Problem description — From the material below, work out how many lines contain "Then" and answer with the number only.

※

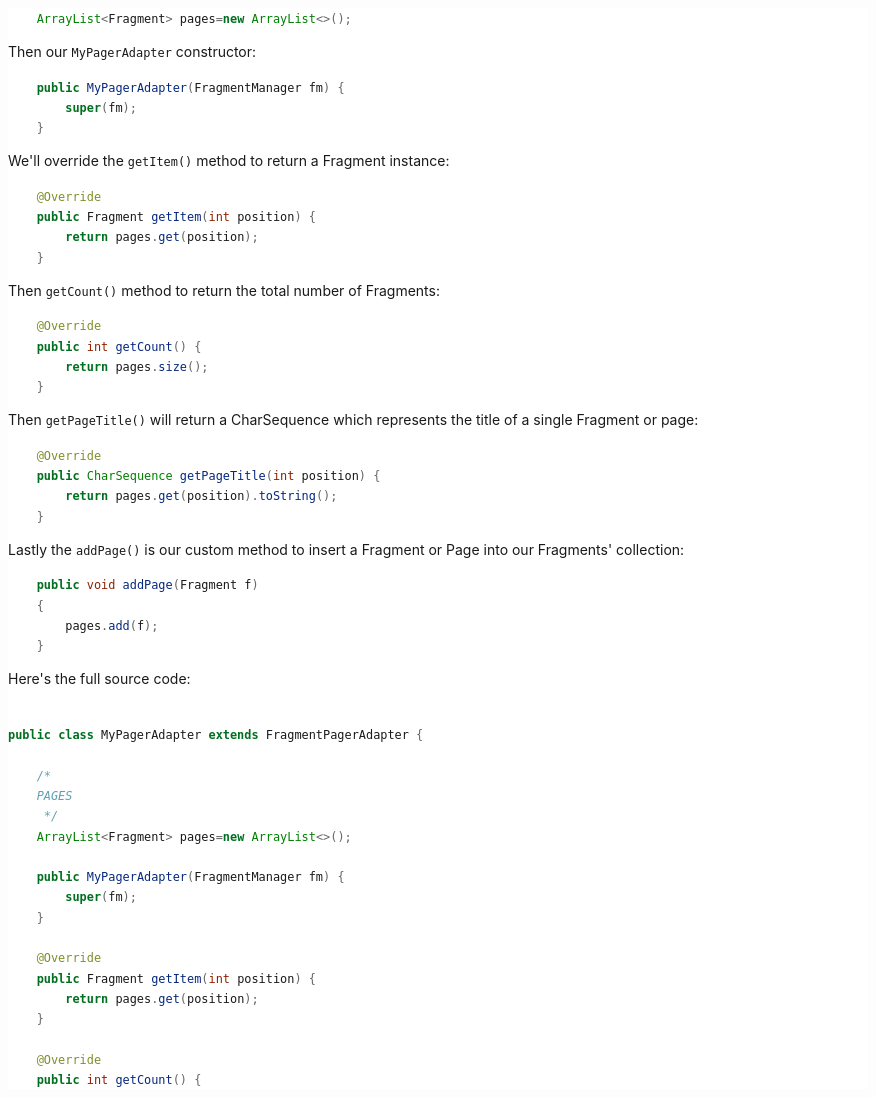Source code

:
 ```java
    ArrayList<Fragment> pages=new ArrayList<>();
```

Then our `MyPagerAdapter` constructor:

```java
    public MyPagerAdapter(FragmentManager fm) {
        super(fm);
    }
```

We'll override the `getItem()` method to return a Fragment instance:

```java
    @Override
    public Fragment getItem(int position) {
        return pages.get(position);
    }
```

Then `getCount()` method to return the total number of Fragments:

```java
    @Override
    public int getCount() {
        return pages.size();
    }
```

Then `getPageTitle()` will return a CharSequence which represents the title of a single Fragment or page:

```java
    @Override
    public CharSequence getPageTitle(int position) {
        return pages.get(position).toString();
    }
```

Lastly the `addPage()` is our custom method to insert a Fragment or Page into our Fragments' collection:

```java
    public void addPage(Fragment f)
    {
        pages.add(f);
    }
```

Here's the full source code:

```java

public class MyPagerAdapter extends FragmentPagerAdapter {

    /*
    PAGES
     */
    ArrayList<Fragment> pages=new ArrayList<>();

    public MyPagerAdapter(FragmentManager fm) {
        super(fm);
    }

    @Override
    public Fragment getItem(int position) {
        return pages.get(position);
    }

    @Override
    public int getCount() {
```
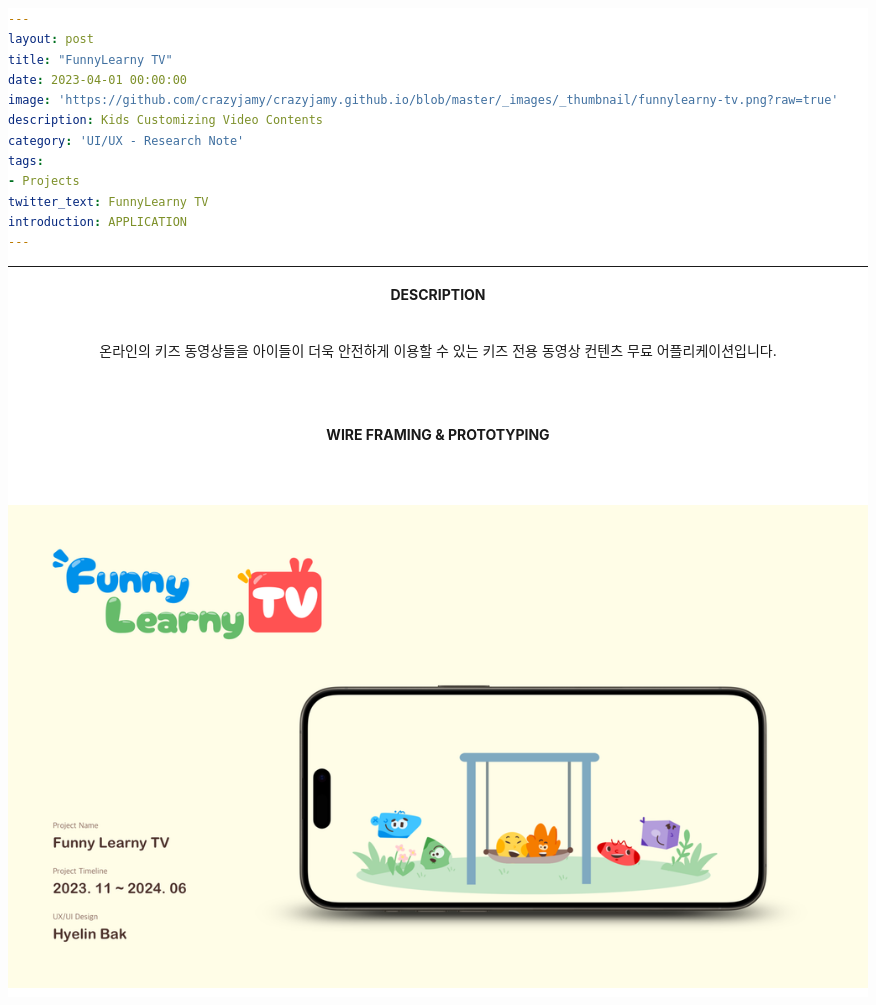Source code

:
```yaml
---
layout: post
title: "FunnyLearny TV"
date: 2023-04-01 00:00:00
image: 'https://github.com/crazyjamy/crazyjamy.github.io/blob/master/_images/_thumbnail/funnylearny-tv.png?raw=true'
description: Kids Customizing Video Contents
category: 'UI/UX - Research Note'
tags:
- Projects
twitter_text: FunnyLearny TV
introduction: APPLICATION
---
```

---
<div align="center" style="line-height: 2; font-family: -apple-system, BlinkMacSystemFont, Lato, Roboto, Segoe UI, Helvetica Neue, Helvetica, Verdana, Arial, sans-serif;">
<strong> DESCRIPTION </strong> <br /> <br />
온라인의 키즈 동영상들을 아이들이 더욱 안전하게 이용할 수 있는 키즈 전용 동영상 컨텐츠 무료 어플리케이션입니다.<br /><br /><br />
<strong>  WIRE FRAMING & PROTOTYPING</strong> <br /> <br /><br />
<img src="https://github.com/crazyjamy/crazyjamy.github.io/blob/master/_images/_post/funnylearnytv-p/18.png?raw=true" alt="" width="1920">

※

Written response — 3